As France prepares to play Germany in the World Cup quarterfinals at the Maracana on July 4, memories of the 1982 World Cup semifinal are coming flooding back. In that game, with France winning 3-1, German goalie, Harald Schumacher nailed French full-back Patrick Battiston, knocking him out cold and breaking three ribs. The goalie was not punished and a shaken French team lost their 3-1 lead and eventually lost the game on penalties. The two teams met again in the 1986 semfinal, with Germany coming out on top again. French soccer never got revenge for 1982.
Here’s what you need to know about one of the most controversial incidents in World Cup history:
1. After the Attack, Battiston Fell Into a Coma
During the game in Spain, Patrick Battiston was reacting to a high pass from Michele Platini. The French defender got in behind the German defense and was able to stab the ball past Harald Schumacher, the German goalie. The ball trickled out of play. The goalkeeper didn’t attempt to go for the ball and nailed Battiston. Schumacher rammed his hip into the French player’s face knocking him out. The star of that French team, Platini, later told the media that he thought Battiston was dead because “he had no pulse and looked pale.” From there, Germany went on to make the World Cup final where they lost to Italy.
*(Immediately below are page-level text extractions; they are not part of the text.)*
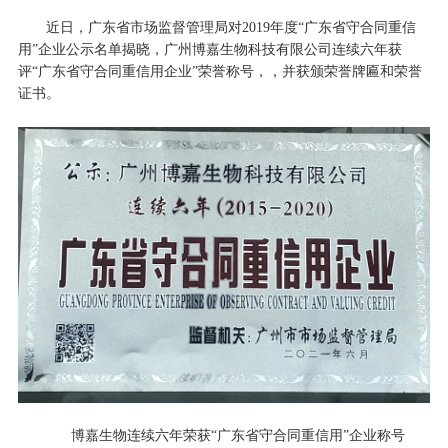
近日，广东省市场监督管理局对2019年度“广东省守合同重信
用”企业公示名单揭晓，广州博嘉生物科技有限公司连续六年获
评“广东省守合同重信用企业”荣誉称号，，并获颁荣誉牌匾和荣誉
证书。
博嘉生物连续六年荣获“广东省守合同重信用”企业称号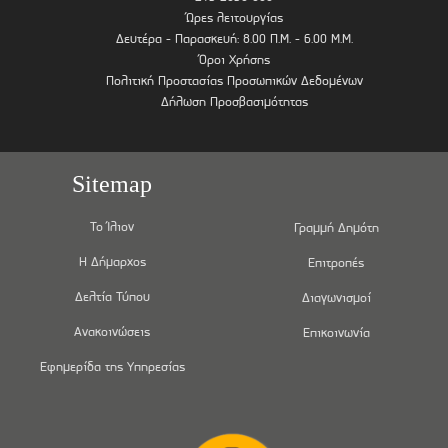
Ώρες λειτουργίας
Δευτέρα - Παρασκευή: 8.00 Π.Μ. - 6.00 Μ.Μ.
Όροι Χρήσης
Πολιτική Προστασίας Προσωπικών Δεδομένων
Δήλωση Προσβασιμότητας
Sitemap
Το Ίλιον
Γραμμή Δημότη
Η Δήμαρχος
Επιτροπές
Δελτία Τύπου
Διαγωνισμοί
Ανακοινώσεις
Επικοινωνία
Εφημερίδα της Υπηρεσίας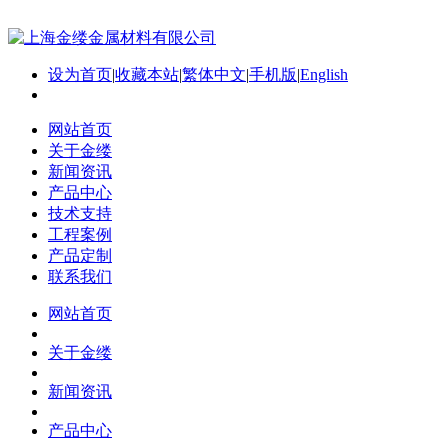
设为首页
|
收藏本站
|
繁体中文
|
手机版
|
English
网站首页
关于金缕
新闻资讯
产品中心
技术支持
工程案例
产品定制
联系我们
网站首页
关于金缕
新闻资讯
产品中心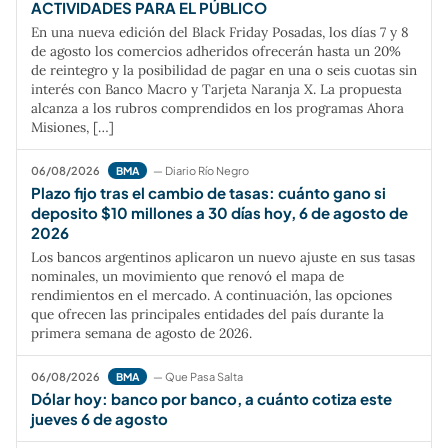
ACTIVIDADES PARA EL PÚBLICO
En una nueva edición del Black Friday Posadas, los días 7 y 8
de agosto los comercios adheridos ofrecerán hasta un 20%
de reintegro y la posibilidad de pagar en una o seis cuotas sin
interés con Banco Macro y Tarjeta Naranja X. La propuesta
alcanza a los rubros comprendidos en los programas Ahora
Misiones, […]
06/08/2026
— Diario Río Negro
BMA
Plazo fijo tras el cambio de tasas: cuánto gano si
deposito $10 millones a 30 días hoy, 6 de agosto de
2026
Los bancos argentinos aplicaron un nuevo ajuste en sus tasas
nominales, un movimiento que renovó el mapa de
rendimientos en el mercado. A continuación, las opciones
que ofrecen las principales entidades del país durante la
primera semana de agosto de 2026.
06/08/2026
— Que Pasa Salta
BMA
Dólar hoy: banco por banco, a cuánto cotiza este
jueves 6 de agosto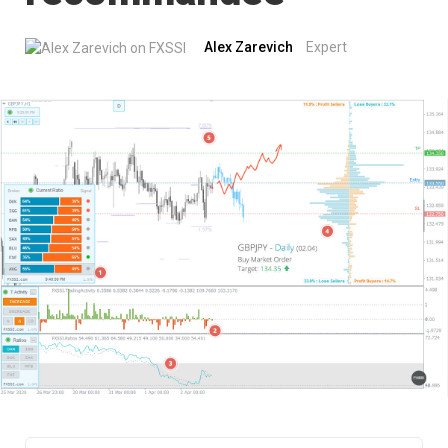
Alex Zarevich
Expert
2. In a French Poll, Schumacher Was Voted More Unpopular Than Hitler
In 2002, a French newspaper ran a poll about who was the most unpopular man in France, with Schumacher beating Adolf Hitler into second place on the poll. The hatred in France surrounding Schumacher intensified when, in a post game interview, the goalie was told that Battiston had lost teeth, the German replied:
If that’s all that’s wrong with him, I’ll pay him the crowns.
3. Battiston Still Has No Desire to Meet Schumacher
In 2012, Battiston told Goal.com that he had forgiven Schumacher for the incident but added he had no desire to meet the goalkeeper. The Frenchman said:
I have forgiven [him]. But I don’t want to speak about it in these circumstances. I do not particularly want to meet him. Over time, I realise that people have forever marked him with this. But now it’s finished. It was [an incident] on the field of play; we’ll never know if it was deliberate or not.
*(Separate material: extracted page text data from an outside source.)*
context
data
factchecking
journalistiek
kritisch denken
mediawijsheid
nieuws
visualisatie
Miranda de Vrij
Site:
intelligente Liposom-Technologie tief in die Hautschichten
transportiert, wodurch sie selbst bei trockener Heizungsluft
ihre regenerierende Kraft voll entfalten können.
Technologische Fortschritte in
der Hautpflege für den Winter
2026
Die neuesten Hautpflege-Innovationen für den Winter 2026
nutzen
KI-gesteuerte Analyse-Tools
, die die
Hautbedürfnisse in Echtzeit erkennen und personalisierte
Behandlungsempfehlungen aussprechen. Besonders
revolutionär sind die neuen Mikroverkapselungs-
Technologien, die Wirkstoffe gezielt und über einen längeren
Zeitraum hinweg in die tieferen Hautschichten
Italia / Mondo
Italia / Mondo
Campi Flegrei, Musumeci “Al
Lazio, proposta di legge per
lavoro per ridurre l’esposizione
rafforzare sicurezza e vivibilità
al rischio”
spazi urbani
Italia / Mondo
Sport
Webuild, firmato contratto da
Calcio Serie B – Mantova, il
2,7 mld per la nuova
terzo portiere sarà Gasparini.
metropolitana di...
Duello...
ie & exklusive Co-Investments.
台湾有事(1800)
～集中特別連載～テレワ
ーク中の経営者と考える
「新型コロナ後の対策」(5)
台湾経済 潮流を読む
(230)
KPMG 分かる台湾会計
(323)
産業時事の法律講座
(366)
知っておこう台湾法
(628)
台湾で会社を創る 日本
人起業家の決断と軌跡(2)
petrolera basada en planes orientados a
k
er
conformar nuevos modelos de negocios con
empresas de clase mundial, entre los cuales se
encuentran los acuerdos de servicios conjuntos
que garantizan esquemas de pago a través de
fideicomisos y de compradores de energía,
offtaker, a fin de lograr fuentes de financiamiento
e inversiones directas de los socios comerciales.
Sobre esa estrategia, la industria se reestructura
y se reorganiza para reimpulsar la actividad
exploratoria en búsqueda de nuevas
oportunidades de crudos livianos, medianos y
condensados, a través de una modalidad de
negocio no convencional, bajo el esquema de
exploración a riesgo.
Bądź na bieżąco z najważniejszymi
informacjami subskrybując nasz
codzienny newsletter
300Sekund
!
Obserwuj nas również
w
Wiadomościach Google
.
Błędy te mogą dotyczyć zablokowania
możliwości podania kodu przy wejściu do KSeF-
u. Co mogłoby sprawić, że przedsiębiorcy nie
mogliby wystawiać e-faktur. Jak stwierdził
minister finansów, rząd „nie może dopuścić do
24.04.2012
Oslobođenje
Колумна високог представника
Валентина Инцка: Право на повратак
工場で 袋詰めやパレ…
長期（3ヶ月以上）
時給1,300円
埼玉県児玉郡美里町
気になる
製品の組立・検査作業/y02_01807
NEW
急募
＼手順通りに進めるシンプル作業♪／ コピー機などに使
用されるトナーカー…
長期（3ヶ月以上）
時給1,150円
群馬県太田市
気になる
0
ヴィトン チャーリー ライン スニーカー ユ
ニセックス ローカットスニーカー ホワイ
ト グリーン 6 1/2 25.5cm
When the two teams met in the 1986 World Cup, Battiston admitted he was afraid to go too close to Schumacher.
4. Schumacher Maintains He Went For the Ball
Although Schumacher, now an advisor with the German soccer association, maintained his autobiography Kick-Off, that he went for the ball and it wasn’t intentional. One of the most enduring images of the incident is of Schumacher going back to his goal line and not checking on Battiston. In his book, Schumacher claims the reason he didn’t check on the player was that the French players were making threatening gestures towards him and he was scared.
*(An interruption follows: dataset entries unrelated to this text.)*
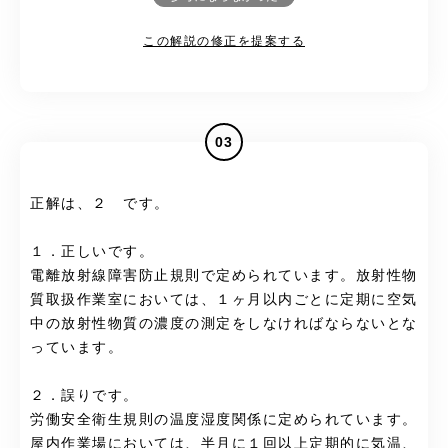
この解説の修正を提案する
03
正解は、２ です。
１．正しいです。
電離放射線障害防止規則で定められています。放射性物
質取扱作業室においては、１ヶ月以内ごとに定期に空気
中の放射性物質の濃度の測定をしなければならないとな
っています。
２．誤りです。
労働安全衛生規則の温度湿度関係に定められています。
屋内作業場においては、半月に１回以上定期的に気温、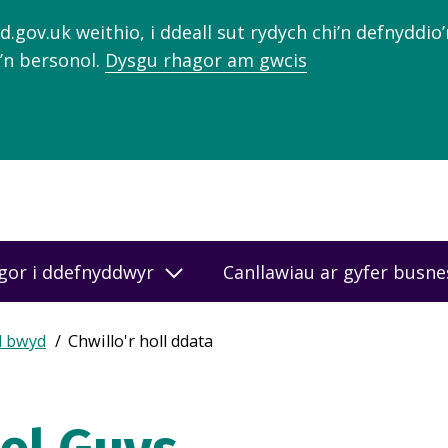
gov.uk weithio, i ddeall sut rydych chi’n defnyddio
’n bersonol.
Dysgu rhagor am gwcis
gor i ddefnyddwyr
Canllawiau ar gyfer busn
d bwyd
Chwillo'r holl ddata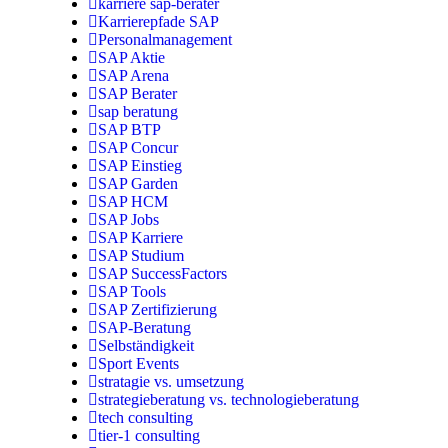
karriere sap-berater
Karrierepfade SAP
Personalmanagement
SAP Aktie
SAP Arena
SAP Berater
sap beratung
SAP BTP
SAP Concur
SAP Einstieg
SAP Garden
SAP HCM
SAP Jobs
SAP Karriere
SAP Studium
SAP SuccessFactors
SAP Tools
SAP Zertifizierung
SAP-Beratung
Selbständigkeit
Sport Events
stratagie vs. umsetzung
strategieberatung vs. technologieberatung
tech consulting
tier-1 consulting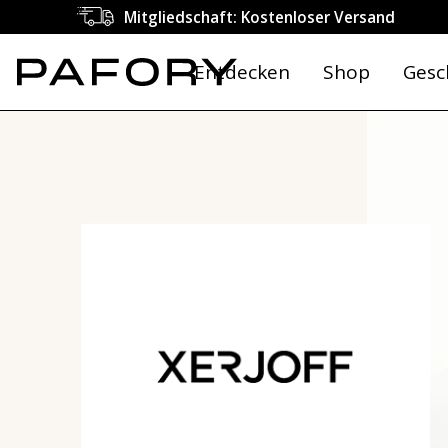
Mitgliedschaft: Kostenloser Versand
Entdecken
Shop
Gesc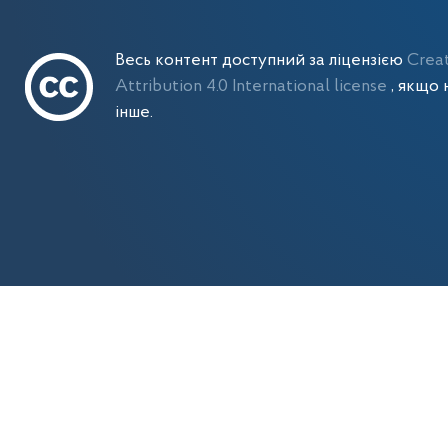
Весь контент доступний за ліцензією
Crea
Attribution 4.0 International license
, якщо 
інше.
5. The Incident Got Political
The neighboring European countries, France and Germany, have had a very tense relationship throughout history. The timing of the Battiston/Schumacher incident came as the European Union was in full-swing and relations had never been better between the two countries. Fearful of a return to hostility, the then German Chancellor Helmut Schmidt and French President Francois Mitterrand issued a joined press release appealing for calm. The players even did a joint press conference to stress there was no tension between the two sets of players. Meanwhile, Battiston told The AFP, that what mostly affects him is that the incident helped Germany to win the game.